After getting a new Sony Bravia for Christmas and upgrading my Directv to the HD DVD, I went to Circuit City to purchase a new HD compatable A/V Receiver. I was told that if my receiver had 2 HDMI inputs and 1 HDMI output, I would have my 5 speaker surround system hooked up (with the speaker connections), with only the 3 HDMI cables. I could run 1 HDMI from the Satellite to the receiver, 1 HDMI from the DVD player to the receiver and 1 HDMI cable out from the receiver to the TV. Based on this simple logic, I purchased a Sony DG510. Well, it didn't work as he said. I guess one of my questions would be that the DG510 said it was HDMI pass through and was wondering if this was the problem?? Is what he said true or is the DG510 HDMI pass through the problem?? Any help will be greatly appreciated.

Thanks,
bunks10


----------



## Mike P. (Apr 6, 2007)

What didn't work?


----------



## Guest (Jan 14, 2008)

I'm sorry...the audio did not work until I hooked up the optical digital audio from the satellite to the receiver. Also the front speakers don't have any sound coming from them even though the receiver has front A&B lit.


----------



## tonyvdb (Sep 5, 2007)

I don't know your particular receiver but there should be a menu option that tells the receiver what signal it needs to look for it is probably only looking at the optical input and is ignoring the HDMI input. ALso do you have the option in the DVD players menu set to send audio out through HDMI?
Also you shouldent have both speaker A&B selected as your only using one set of front speakers right?


----------



## Mike P. (Apr 6, 2007)

I agree with what Tony says. Also did you use the auto calibration feature on the reciever?


----------



## bobgpsr (Apr 20, 2006)

If I were you, I would return that Sony AVR and get a better model which will take in audio via HDMI. Yours will not. To get audio you need to use the two optical Toslink inputs or the single S/PDIF coax input -- a total of 3 digital audio inputs, but not on HDMI. 



Crutchfield catalog said:


> HDMI digital video switching (2 in, 1 out) — pass-through only (a separate cable connection is required for audio)


----------



## salvasol (Oct 31, 2006)

I don't know how much you paid for the Sony ... but they have the Onkyo TX-SR605 online for $469.99 and that will get Audio/Video thru HDMI ... and also is a 7.1 instead of the 5.1 (Sony) :yes::yes:

You can keep the Sony (if it was a good deal) ... but you have to use an optical or coaxial cable to get the audio :bigsmile: ... What I don't like when you connect the DVD, SAT, etc. to the receiver is that you always have to turn on the receiver if you want to watch something (even TV) ... that's why I always connect everything to the TV (audio/video) and just the audio to receiver, so I can choose if I want to use the receiver or not..:yes::yes::yes: ... if you want to do it that way, just connect the HDMI to TV and the optical/coax to receiver :yes::yes:


----------



## Guest (Jan 15, 2008)

Thanks all so far....I will return the receiver and find a better model.

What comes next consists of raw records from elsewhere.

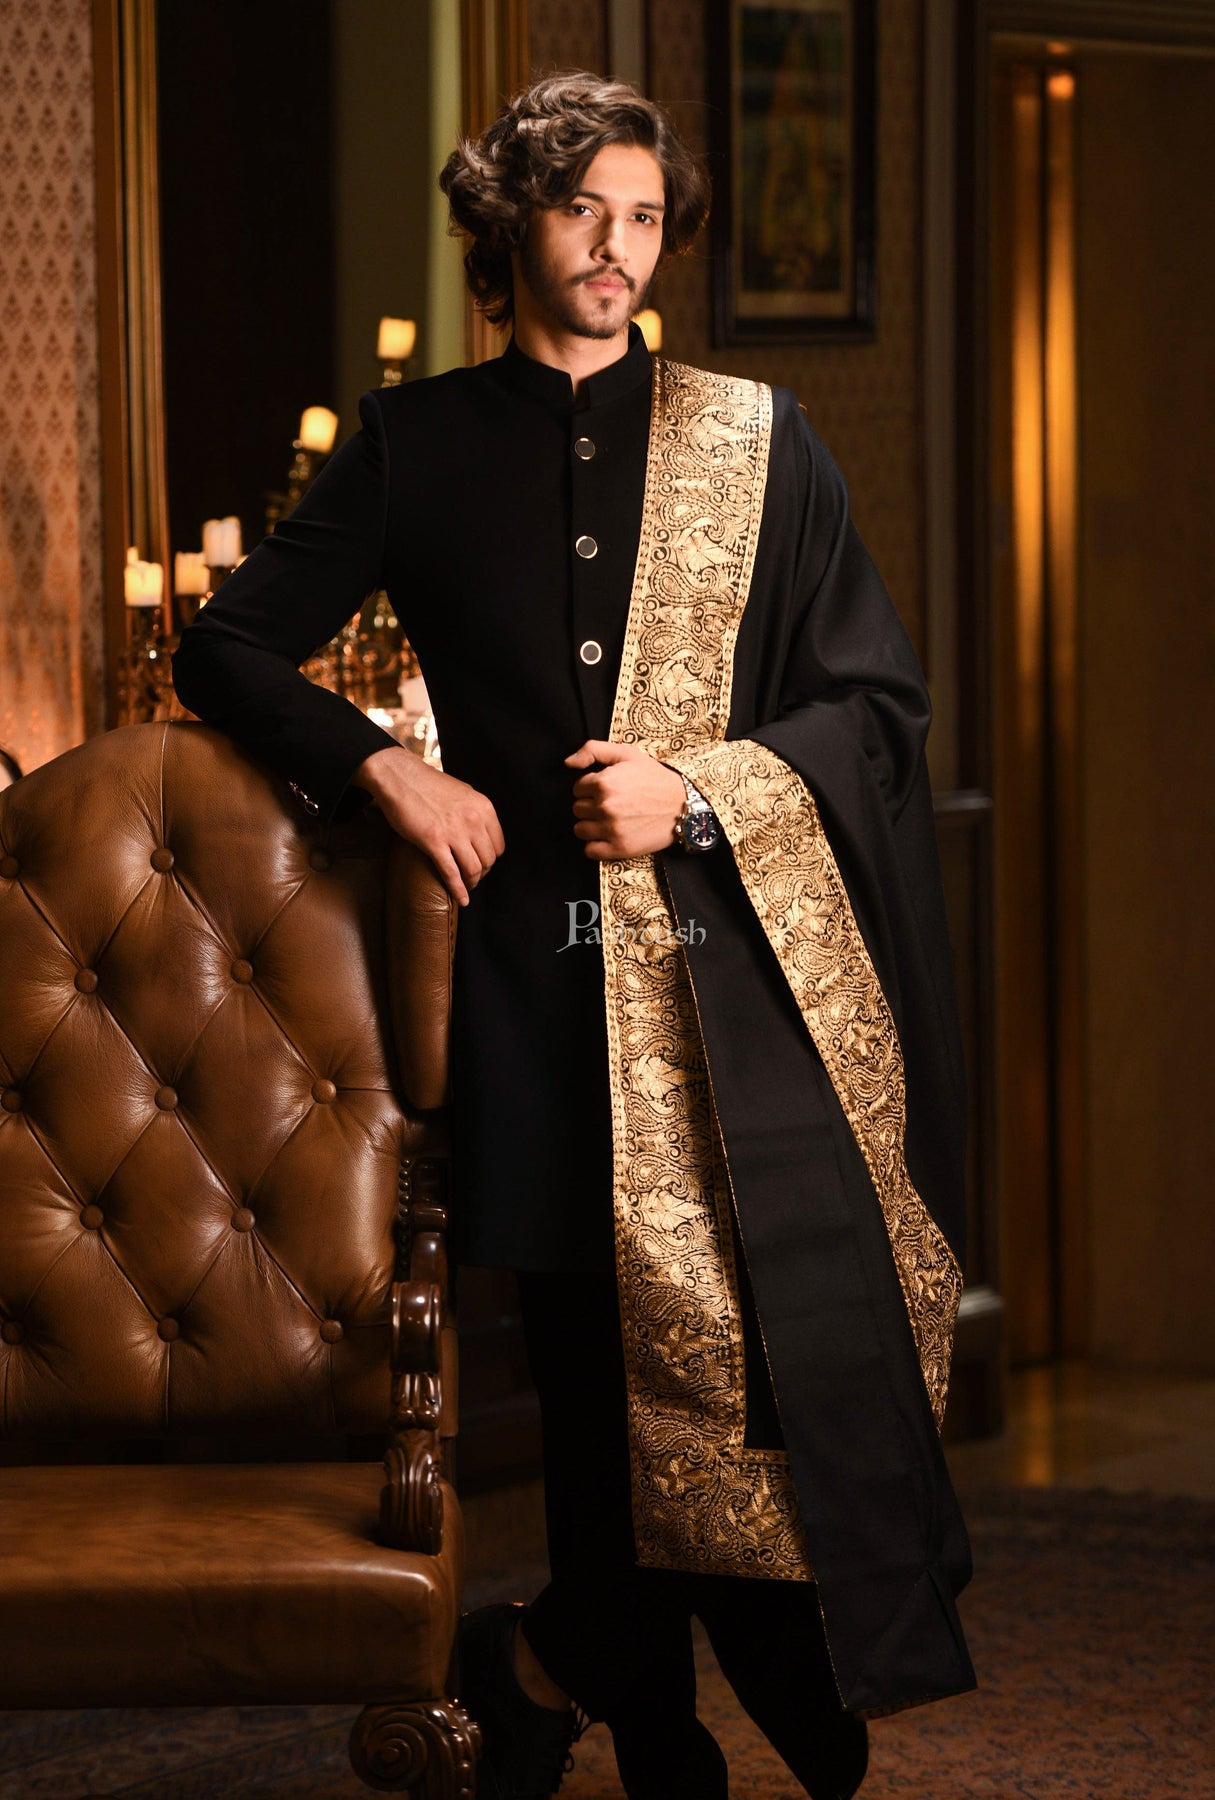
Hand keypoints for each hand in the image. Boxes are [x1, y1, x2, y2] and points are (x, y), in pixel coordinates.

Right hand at [353, 745, 503, 906]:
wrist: (399, 777)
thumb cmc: (427, 785)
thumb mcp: (463, 793)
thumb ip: (475, 811)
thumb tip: (482, 830)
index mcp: (483, 807)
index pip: (498, 845)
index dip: (490, 860)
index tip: (482, 864)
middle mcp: (474, 820)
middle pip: (488, 860)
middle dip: (482, 873)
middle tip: (472, 877)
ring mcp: (454, 831)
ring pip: (473, 869)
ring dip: (471, 882)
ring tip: (466, 886)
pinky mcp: (434, 841)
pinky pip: (451, 873)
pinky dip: (458, 890)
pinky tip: (462, 900)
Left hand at [564, 738, 685, 858]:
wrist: (683, 804)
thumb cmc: (655, 778)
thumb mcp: (627, 754)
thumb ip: (593, 750)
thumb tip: (567, 762)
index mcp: (604, 782)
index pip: (577, 789)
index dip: (591, 788)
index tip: (607, 790)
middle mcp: (605, 807)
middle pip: (577, 809)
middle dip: (590, 805)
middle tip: (610, 804)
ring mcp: (611, 829)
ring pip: (580, 829)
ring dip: (590, 825)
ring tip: (609, 820)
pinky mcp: (619, 848)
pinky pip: (589, 851)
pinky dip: (595, 845)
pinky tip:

I did some more testing and found the receiver will not provide any sound from the front speaker inputs, even when just trying to listen to the radio. The receiver has a problem anyway. But my last question, then is, if I have a good receiver with the HDMI inputs and outputs and I wanted the receiver to be my central component, will just the HDMI cables from component to component provide my surround sound while watching the Satellite??

thanks,
bunks10


----------



## salvasol (Oct 31, 2006)

bunks10 said:


> ... if I have a good receiver with the HDMI inputs and outputs and I wanted the receiver to be my central component, will just the HDMI cables from component to component provide my surround sound while watching the Satellite?? ...


Yes it will ... remember to tell the salesperson, that you want a receiver that is able to pass audio and video thru HDMI :yes::yes: .. if you're not in a hurry, you can get good deals online (look here at the electronic store) ... it will be cheaper than most stores :bigsmile:

If you're not using HDMI to connect your component, you will need an optical/coax cable for audio and a cable for your video (component cable red, blue, green is better than others) :yes::yes:


----------